Extrait du document.
↓↓↓
LA NUIT...

Publié le par Nawa

J'ai écrit le texte qui suit pour une spéciale nuit off de radio libertaire : la nuit des mots (sur le thème de...la nuit)  A l'occasion du salon du livre libertaire, radio libertaire nous donne une fois de plus la parole. Ce texte sera lu dans la nuit de samedi à dimanche et projeté au cours du salon.

NUIT NOIRE

Ce n’est pas tellement la nuit, c'est qu'il n'y a plus de jour. Celui-ci demande un levé qui s'espère, un couché qui se rêve, quand la nuit ne fait que tomber. Inlassablement elle tombe laissant dans sa chute quelques étoiles au plafond. Elles serviront bien l'illusion, l'éphémère lumière, la lueur d'espoir accrochées tout la haut dans l'inaccessible, le supposé, l'inavoué.

Mais c'est en bas que ça se passe, sous les yeux de ce luxe hasardeux. La pénombre lui fait cadeau d'une silhouette frêle, fragile, un combattant de la mort subite, le pas tragique. Il déambule, avance, titubant dans le noir, traçant son chemin dans le sens insensé de ses sens. Il entend les bombes, s'en écarte d'un pas vers la gauche. Il touche les larmes s'en détache d'un pas vers la droite. Il sent les rires et avance de 3 pas, il goûte la mort, recule de 4. C'est aux sons, aux odeurs, aux touchés, aux saveurs que la route se chemine sur l'écran noir.
↑↑↑
Consigne.
Selon l'extrait du document, à quel moment le texte écrit pour radio libertaire sera-t-il lu ? Les lignes n'ont aucun lien avec l'extrait du document.

Section des données.
↓↓↓
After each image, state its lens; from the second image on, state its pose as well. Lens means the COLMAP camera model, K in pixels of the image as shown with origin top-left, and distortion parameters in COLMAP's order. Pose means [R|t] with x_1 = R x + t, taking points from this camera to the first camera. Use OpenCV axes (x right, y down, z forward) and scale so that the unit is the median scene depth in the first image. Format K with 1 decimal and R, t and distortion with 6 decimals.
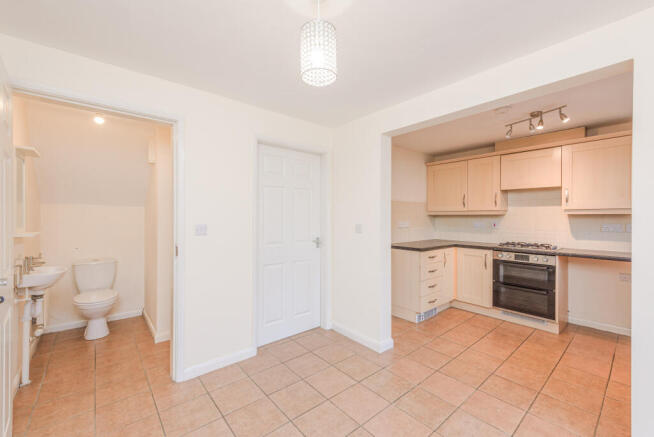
lens RADIAL K [[268.5, 0, 324.8], [0, 268.5, 218.0], [0, 0, 1]] dist [0.000425, 0.000026]
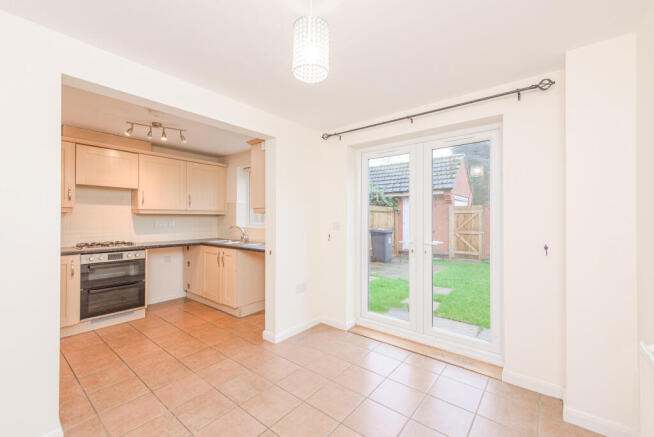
lens RADIAL K [[268.5, 0, 325.5], [0, 268.5, 217.4], [0, 0, 1]] dist [0.000425, 0.000026]
pose [[-0.198868, -0.001411, 0.980025, -0.413752], [-0.001960, 0.999998, 0.001042, 0.000886], [-0.980024, -0.001714, -0.198870, 0.470047]]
↑↑↑
Réponse.
Dans la nuit de samedi à dimanche.